I got a sense of that this past Friday when I went to the homegoing service (it's really difficult to call it a funeral, because the tone was so celebratory) of Jim Hearne. He is the father of my college friend David Hearne, and in the all-too-short time I had to know the elder Hearne, he amazed me with his grace and earthiness.

- When we moved to St. Louis in the summer of 2008, we had to make a run up here to look for housing. During our time up here, I spoke with Mr. Hearne about leads on any rentals. Toward the end of our conversation, he said "And if you catch a break at any point, come on by and I'll take you all out for some frozen custard at Ted Drewes!" Our schedule that week was so hectic we never got the chance, but I always appreciated his offer.

- Mr. Hearne attended the Massachusetts Institute of Technology (yep, MIT!) and graduated from Washington University in St. Louis. Both schools are high-powered citadels of engineering production, and Mr. Hearne ended up working for McDonnell Aircraft here in St. Louis, and part of vocational journey was spent working on the F-4 Phantom and well as the Mercury and Gemini space exploration teams. He owned his own machine company and it seemed he could make or fix darn near anything. He didn't have a toolshop in his basement; his basement was a toolshop.

- The last time I sat down with Mr. Hearne for an extended time was for Sunday lunch back in October. Our family joined his (Dave included) at St. Paul's Lutheran over roast beef, potatoes, green beans, rolls, and cole slaw. My favorite memory of that meal is when Mr. Hearne kept looking at my daughter Lindsay, who had helping after helping of cole slaw. And oh my word, was he feeding off her delight. He practically beamed with sheer joy as she kept up her cabbage-infused bliss, soaking in the moment as if it was a memory he'd always treasure.

So last Friday was hardly a funeral atmosphere. There was loud singing, a lot of harp music (his late wife Laura was an expert harpist), and shared memories that made us laugh and cry. Perhaps the best description of the service came from the pastor, Ryan Laughlin, who termed it "bittersweet, yet joyful."
It was indeed a celebration of life.

That's what I want my own memorial service to be like. Would that we all hope along those lines, because whether you dwell on it or not, that day is coming for all of us. It was on my mind throughout the service as I sat there with fellow friends Lester Stuckmeyer and Kal Dawson, the three of us forming a brotherly phalanx in loving support of our dear friend Dave and his entire family. I thought about when my last grandparent--Grandma Herron--died in August 1994, and I felt the "mortality barrier" fall between her tribe and my parent's generation. Now my friends and I are starting to bury our parents. And the day will come when we will start burying each other. What will we recall then?

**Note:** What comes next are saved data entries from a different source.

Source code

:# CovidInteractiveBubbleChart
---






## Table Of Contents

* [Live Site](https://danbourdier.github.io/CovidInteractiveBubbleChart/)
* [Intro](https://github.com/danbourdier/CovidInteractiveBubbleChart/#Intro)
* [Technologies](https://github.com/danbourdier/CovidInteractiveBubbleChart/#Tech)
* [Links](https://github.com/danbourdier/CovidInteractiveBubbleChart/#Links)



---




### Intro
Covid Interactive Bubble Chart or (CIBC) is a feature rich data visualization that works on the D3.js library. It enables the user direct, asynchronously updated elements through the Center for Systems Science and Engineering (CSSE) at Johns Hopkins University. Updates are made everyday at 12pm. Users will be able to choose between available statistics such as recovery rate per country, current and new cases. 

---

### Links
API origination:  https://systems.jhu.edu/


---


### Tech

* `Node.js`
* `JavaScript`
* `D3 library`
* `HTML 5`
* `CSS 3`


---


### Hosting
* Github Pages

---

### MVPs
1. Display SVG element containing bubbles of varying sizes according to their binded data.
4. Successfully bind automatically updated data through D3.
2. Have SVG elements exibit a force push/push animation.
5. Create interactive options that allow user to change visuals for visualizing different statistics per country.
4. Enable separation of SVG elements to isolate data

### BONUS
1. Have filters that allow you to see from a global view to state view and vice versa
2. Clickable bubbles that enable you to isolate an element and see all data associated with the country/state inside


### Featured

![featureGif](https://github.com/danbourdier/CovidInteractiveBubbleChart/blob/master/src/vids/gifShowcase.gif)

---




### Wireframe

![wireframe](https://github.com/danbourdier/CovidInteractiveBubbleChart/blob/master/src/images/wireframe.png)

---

And that is why I'm thrilled to have been there at Mr. Hearne's homegoing service on Friday. It reminded me that life--permeated with a passionate love for God and for others--is meant to be lived, not merely gotten through.

I would hope that people who attended that service went away as changed souls.

I would hope that when Jim entered heaven when he died last week, that the first person he saw was his wife Laura, and that they shared a kiss so magnificent that it blew the hair back on all the angels in heaven and caused Michael the Archangel himself to say, "Bro! Welcome home!"

I would hope that--after Laura--the first person in heaven who greeted Mr. Hearne in the Holy City was  our sweet little Jordan, and that even now the two of them are working on building something.

I would hope that all our lives are lived with the zeal and mirth that Jim Hearne lived his own.

If not, what on earth are we here for?